Create an Autoincrementing Column
The key observation is that sqlalchemy supports the creation of a SERIAL type and that this functionality is exposed through pandas, just not via the to_sql() method. The relevant pandas component is the SQLTable class, which can be used to create a table in the database with a specified index, index_label, and primary key state.
Thus the following Python code,
import pandas.io.sql
import sqlalchemy
# [code to populate my_df, a pandas.DataFrame]
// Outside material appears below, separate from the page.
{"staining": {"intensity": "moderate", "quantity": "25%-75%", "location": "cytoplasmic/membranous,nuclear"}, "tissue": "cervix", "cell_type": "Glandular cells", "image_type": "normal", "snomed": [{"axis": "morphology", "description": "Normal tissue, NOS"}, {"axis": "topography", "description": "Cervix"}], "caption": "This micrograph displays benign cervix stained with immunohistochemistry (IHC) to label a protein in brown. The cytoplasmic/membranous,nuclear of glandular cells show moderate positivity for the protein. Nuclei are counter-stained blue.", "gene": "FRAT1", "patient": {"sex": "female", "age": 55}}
# Must drop the index prior to db table creation
idx = my_df.get_index()
my_df.reset_index(drop=True, inplace=True)
# Set up the database connection
sql_engine = sqlalchemy.create_engine("postgresql+psycopg2:///my_database")
sql_db = pandas.io.sql.SQLDatabase(sql_engine)
# Create the db table if necessary
if not sql_db.has_table("my_table"):
args = ["my_table", sql_db]
kwargs = {
"frame" : my_df,
"index" : True,
"index_label" : "id",
"keys" : "id"
}
sql_table = pandas.io.sql.SQLTable(*args, **kwargs)
sql_table.create()
# Insert the DataFrame rows into the table via to_sql() method (omit the index)
my_df.to_sql("my_table", dbcon, if_exists='append', index=False)
generates the following SQL
CREATE TABLE my_table (
id BIGSERIAL NOT NULL,
geoid BIGINT,
west FLOAT(53),
east FLOAT(53),
south FLOAT(53),
north FLOAT(53),
geoname TEXT,
CONSTRAINT my_table_pk PRIMARY KEY (id)
)
and then populates it with the rows of my_df plus values from the autoincrementing index.